The report says that researchers looked at the land suitable for 11 popular varieties of wine grape and found that 2C (3.6F) of warming above pre-industrial levels – a rise the world is on track to exceed – would result in a 56% loss of suitable land within current wine-growing regions compared with the 1970s, before the most serious impacts of global heating.
In fact, the report claims that the white grape variety ugni blanc (also known as trebbiano toscano) is expected to lose 76% of its suitable growing area, and riesling 66%. It also adds that the red grape grenache is predicted to lose 31% of the area currently deemed suitable for growing the variety.
However not all is lost as Ignacio Morales-Castilla, the co-author of the study from the University of Alcalá, Spain, said that “The positive message is that we can still adapt viticulture to climate change – and diversity is a very interesting tool to do that.
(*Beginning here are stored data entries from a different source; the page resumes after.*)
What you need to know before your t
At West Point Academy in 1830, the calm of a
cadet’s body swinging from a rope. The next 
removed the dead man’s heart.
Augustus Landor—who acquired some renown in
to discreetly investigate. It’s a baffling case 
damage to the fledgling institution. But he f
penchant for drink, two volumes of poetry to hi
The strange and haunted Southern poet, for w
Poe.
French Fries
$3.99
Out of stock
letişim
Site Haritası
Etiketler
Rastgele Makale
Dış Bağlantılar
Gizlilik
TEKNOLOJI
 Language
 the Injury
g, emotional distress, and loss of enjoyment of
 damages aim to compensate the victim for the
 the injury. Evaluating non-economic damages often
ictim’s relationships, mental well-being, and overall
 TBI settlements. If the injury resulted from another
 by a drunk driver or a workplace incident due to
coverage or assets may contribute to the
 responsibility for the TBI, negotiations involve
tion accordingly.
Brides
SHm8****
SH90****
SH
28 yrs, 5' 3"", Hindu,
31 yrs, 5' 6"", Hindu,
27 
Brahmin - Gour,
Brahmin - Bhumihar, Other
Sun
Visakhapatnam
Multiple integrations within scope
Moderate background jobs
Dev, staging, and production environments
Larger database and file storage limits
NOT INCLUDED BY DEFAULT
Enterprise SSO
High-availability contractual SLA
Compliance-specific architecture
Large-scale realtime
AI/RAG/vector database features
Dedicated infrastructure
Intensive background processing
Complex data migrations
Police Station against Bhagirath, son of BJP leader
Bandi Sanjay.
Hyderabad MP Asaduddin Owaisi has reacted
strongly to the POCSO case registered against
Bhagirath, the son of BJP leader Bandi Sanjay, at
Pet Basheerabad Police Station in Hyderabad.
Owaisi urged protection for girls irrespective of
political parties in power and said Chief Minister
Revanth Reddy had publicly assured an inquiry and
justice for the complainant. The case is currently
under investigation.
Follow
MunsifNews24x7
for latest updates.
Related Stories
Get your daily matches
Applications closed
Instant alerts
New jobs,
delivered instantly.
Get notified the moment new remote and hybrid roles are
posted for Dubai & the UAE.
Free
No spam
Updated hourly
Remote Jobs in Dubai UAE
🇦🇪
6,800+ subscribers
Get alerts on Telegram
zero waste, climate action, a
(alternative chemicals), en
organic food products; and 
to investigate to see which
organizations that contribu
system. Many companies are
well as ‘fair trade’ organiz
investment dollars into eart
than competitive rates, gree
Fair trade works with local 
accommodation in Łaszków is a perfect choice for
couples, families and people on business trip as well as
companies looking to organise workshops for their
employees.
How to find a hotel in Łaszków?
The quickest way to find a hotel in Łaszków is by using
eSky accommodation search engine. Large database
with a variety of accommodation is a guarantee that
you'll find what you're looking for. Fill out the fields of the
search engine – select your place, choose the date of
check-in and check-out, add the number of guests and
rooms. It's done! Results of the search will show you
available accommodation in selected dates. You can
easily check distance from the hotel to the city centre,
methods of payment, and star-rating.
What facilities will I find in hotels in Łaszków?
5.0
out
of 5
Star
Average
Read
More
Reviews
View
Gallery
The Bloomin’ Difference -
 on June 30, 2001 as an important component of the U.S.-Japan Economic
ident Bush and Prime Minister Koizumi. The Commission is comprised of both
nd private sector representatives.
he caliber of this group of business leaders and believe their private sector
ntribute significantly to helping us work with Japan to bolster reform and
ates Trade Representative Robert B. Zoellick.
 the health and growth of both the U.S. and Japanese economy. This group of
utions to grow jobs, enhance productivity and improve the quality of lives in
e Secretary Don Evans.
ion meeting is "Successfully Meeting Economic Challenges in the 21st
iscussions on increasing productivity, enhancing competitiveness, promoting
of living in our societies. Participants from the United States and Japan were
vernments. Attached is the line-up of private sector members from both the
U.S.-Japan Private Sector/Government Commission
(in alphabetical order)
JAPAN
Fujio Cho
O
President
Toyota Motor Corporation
But the warning … is we should limit warming [as much as] possible, because the more warming we have, the fewer options for adaptation.”
The team said some countries might be more affected than others, with countries already warmer and less able to compensate for future losses: land loss for the varieties could hit 90% for Italy and Spain under 4C of heating.
And there’s more: the team found that new areas around the world – including parts of the UK – would become suitable for wine grapes as the planet continues to heat, with early-ripening varieties such as pinot noir moving north.